The provisions against speculation and gambling which is prohibited in Islamic finance, is what we can concentrate on. The elements of ethical principles should not be limited to Islamic finance alone,” he explained.
He reiterated the willingness and the policy of the Luxembourg government to develop Islamic finance in the context of the strategy of diversification and internationalization of the Duchy as a major global financial center.
“Islamic finance has a growing interest in the international financial community, mainly because of the stability it has shown throughout the financial crisis. Islamic finance is now a component of more and more important in a diversified portfolio of assets.
Working together we enrich our cultures and use our various financial products to contribute to the prosperity of all humanity,” he added.
On the other hand, the words Islamic finance was nigh absent from the agenda and the speech of Jordan’s King Abdallah when he opened the World Economic Forum’s special meeting on “Economic Growth and Job Creation in the Arab World” which took place on Oct. 21-23 at the Dead Sea in Jordan.
“Our region stands today at the gates to the future,” said the King, noting that there are “four gates or crucial areas for consideration: Dignity, opportunity, democracy, and peace and justice.
” King Abdallah emphasized that the region urgently needed economic growth, and that it has one of the world’s highest youth unemployment rates, which is estimated between 25 percent to 40 percent.
The region, he maintained, required entrepreneurs, innovators, educators and policy-makers to create in excess of 85 million new jobs that are needed especially for the youth, who make up to 65 percent of the Arab population.
Corporate participants were equally disappointing in their perception and appreciation of the role Islamic finance industry can contribute to employment generation.
In Malaysia for instance, the Islamic finance industry accounts for a 22 percent market share of the total banking sector, but provides over 35 percent of employment in the financial sector.
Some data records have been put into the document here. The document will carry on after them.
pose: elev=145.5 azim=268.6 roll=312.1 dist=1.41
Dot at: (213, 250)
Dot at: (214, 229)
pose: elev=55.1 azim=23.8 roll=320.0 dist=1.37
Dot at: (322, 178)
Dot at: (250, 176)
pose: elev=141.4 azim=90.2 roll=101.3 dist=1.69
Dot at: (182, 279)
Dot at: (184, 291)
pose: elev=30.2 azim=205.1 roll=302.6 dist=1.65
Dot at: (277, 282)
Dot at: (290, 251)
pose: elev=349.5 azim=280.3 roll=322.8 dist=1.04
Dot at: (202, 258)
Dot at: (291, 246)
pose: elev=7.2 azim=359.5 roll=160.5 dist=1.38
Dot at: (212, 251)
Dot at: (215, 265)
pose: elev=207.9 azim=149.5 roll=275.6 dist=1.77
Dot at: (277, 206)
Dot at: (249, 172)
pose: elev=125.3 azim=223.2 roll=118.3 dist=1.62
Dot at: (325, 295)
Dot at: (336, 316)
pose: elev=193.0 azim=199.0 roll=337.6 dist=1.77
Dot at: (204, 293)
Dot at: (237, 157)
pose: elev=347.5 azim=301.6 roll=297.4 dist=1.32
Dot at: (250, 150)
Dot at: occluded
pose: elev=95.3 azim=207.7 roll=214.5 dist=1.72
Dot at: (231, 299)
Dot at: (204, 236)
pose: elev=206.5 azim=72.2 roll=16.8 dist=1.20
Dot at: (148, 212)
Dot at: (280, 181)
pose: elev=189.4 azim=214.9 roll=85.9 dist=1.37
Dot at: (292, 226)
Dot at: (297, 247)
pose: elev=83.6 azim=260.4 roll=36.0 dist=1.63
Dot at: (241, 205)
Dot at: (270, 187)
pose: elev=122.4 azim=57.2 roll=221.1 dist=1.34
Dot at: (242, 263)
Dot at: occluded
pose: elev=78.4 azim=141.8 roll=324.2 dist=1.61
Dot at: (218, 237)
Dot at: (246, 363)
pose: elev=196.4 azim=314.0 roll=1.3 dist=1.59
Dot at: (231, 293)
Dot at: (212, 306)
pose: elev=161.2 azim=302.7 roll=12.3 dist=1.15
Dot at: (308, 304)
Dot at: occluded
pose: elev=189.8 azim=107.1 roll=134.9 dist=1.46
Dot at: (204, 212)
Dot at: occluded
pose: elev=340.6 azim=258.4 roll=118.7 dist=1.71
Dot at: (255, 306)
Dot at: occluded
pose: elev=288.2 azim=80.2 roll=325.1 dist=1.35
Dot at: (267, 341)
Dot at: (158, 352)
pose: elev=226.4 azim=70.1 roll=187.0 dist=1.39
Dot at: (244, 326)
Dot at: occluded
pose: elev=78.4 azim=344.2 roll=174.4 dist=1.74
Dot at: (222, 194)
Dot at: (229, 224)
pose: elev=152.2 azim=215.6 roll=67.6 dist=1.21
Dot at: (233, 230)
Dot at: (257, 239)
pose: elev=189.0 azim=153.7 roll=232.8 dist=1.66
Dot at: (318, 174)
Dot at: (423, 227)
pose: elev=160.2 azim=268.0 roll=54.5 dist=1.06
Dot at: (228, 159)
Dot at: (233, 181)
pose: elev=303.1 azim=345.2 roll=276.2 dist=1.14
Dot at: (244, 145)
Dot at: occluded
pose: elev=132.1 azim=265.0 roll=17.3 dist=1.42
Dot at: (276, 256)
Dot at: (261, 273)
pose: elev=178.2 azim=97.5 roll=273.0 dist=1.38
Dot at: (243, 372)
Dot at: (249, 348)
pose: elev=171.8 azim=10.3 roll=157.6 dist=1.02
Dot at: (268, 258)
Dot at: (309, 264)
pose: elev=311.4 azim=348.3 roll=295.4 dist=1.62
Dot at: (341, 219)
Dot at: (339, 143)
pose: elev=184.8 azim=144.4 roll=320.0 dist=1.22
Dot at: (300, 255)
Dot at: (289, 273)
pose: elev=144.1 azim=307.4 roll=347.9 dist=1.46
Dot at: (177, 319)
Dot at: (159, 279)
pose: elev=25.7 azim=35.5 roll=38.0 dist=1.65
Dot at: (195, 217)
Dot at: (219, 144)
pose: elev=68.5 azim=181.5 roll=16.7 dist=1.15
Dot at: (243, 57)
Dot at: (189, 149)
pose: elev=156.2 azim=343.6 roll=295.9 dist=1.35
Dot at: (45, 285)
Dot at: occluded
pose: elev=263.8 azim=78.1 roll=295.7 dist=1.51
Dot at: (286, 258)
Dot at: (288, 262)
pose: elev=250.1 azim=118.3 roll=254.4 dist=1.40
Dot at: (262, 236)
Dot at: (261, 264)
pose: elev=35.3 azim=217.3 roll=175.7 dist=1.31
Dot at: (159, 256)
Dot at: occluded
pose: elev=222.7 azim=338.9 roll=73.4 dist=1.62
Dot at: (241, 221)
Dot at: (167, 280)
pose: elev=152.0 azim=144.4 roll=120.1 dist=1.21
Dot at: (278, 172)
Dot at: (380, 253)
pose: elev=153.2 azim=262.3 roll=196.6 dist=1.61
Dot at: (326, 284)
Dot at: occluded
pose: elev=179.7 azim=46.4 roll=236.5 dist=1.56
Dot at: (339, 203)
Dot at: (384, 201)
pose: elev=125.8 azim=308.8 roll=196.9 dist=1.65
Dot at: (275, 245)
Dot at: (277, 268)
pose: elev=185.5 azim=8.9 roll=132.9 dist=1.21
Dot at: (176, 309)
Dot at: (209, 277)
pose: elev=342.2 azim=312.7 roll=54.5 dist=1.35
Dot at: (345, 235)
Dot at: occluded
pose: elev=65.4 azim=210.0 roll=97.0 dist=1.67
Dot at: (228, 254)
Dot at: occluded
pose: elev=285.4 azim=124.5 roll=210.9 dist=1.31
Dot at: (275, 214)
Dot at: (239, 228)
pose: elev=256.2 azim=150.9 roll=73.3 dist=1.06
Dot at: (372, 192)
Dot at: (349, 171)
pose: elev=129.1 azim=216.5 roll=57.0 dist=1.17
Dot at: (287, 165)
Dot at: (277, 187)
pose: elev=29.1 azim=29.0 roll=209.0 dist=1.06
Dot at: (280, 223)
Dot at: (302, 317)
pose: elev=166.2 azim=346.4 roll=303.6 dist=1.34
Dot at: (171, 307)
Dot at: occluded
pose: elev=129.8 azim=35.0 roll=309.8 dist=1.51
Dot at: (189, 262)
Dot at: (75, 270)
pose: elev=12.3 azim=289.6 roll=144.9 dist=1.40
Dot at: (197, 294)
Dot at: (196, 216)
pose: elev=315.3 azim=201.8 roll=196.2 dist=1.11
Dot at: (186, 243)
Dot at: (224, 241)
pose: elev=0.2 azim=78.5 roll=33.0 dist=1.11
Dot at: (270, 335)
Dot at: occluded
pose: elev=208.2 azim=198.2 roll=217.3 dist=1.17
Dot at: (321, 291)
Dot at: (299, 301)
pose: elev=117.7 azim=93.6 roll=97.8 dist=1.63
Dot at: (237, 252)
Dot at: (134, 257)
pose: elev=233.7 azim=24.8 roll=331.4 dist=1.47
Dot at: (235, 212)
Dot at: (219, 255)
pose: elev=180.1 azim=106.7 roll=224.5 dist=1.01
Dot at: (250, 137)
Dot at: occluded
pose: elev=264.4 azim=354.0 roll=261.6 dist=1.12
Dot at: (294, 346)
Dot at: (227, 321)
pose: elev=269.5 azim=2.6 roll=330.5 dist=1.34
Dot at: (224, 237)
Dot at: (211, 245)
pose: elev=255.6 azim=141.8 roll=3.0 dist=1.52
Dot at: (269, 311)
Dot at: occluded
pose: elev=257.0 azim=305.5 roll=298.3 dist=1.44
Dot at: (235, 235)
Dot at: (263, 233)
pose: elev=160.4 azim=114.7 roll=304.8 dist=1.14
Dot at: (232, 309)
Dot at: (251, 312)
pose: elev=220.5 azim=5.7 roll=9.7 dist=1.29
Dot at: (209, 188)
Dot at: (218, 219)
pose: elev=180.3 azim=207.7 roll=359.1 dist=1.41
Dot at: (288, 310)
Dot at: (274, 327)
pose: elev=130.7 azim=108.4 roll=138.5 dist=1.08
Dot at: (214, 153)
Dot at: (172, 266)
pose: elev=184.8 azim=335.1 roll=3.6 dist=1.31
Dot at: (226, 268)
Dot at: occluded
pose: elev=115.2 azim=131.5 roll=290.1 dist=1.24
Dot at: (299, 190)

Similarly, the financing and credit the sector extends to the general economy has a multiplier effect on employment in general.
Even Mohamed Al-Mady, vice-chairman and chief executive officer, Saudi Basic Industries Corp. (SABIC), which has already issued three major sukuk issuances, failed to note the growing role Islamic finance is playing as a diversification tool of sources of funding for global and local corporations.
The plenary sessions once again highlighted the increasing lack of efficacy of the WEF as a global platform to discuss the pressing issues faced by the world economies.
Even in the “New models for economic governance, and other sessions, Islamic finance was hardly on the agenda, even though topics such as enhancing institutions; addressing social and economic inequities; and building an inclusive private sector were addressed.
The only fleeting reference to an Islamic financial concept was the institution of Waqf (endowments). “Arabs,” stressed a WEF communiqué, “should identify whatever is valuable in their own heritage and useful to solving today’s problems.
One suggestion was to revive the status and role of the Waqf system, an endowment that not only supports and finances religious services, but also non-religious, charitable services, and which encourages the wealthy to give back to society through donations to the Waqf.”
The WEF has had the odd session on Islamic finance at its forum in Davos in the past. But judging by the transcripts, the level of debate has been woefully superficial and parochial, with the implication that Islamic finance has only got something limited to offer the Muslim countries and not beyond.
This is because the phenomenon has grown rapidly in the Muslim world overt the last decade or so and that it is now getting into the mainstream banking sector in these countries. However, its scope is limited because of various legal, regulatory and market constraints and because its market share of banking system assets is still low compared to the conventional banking sector.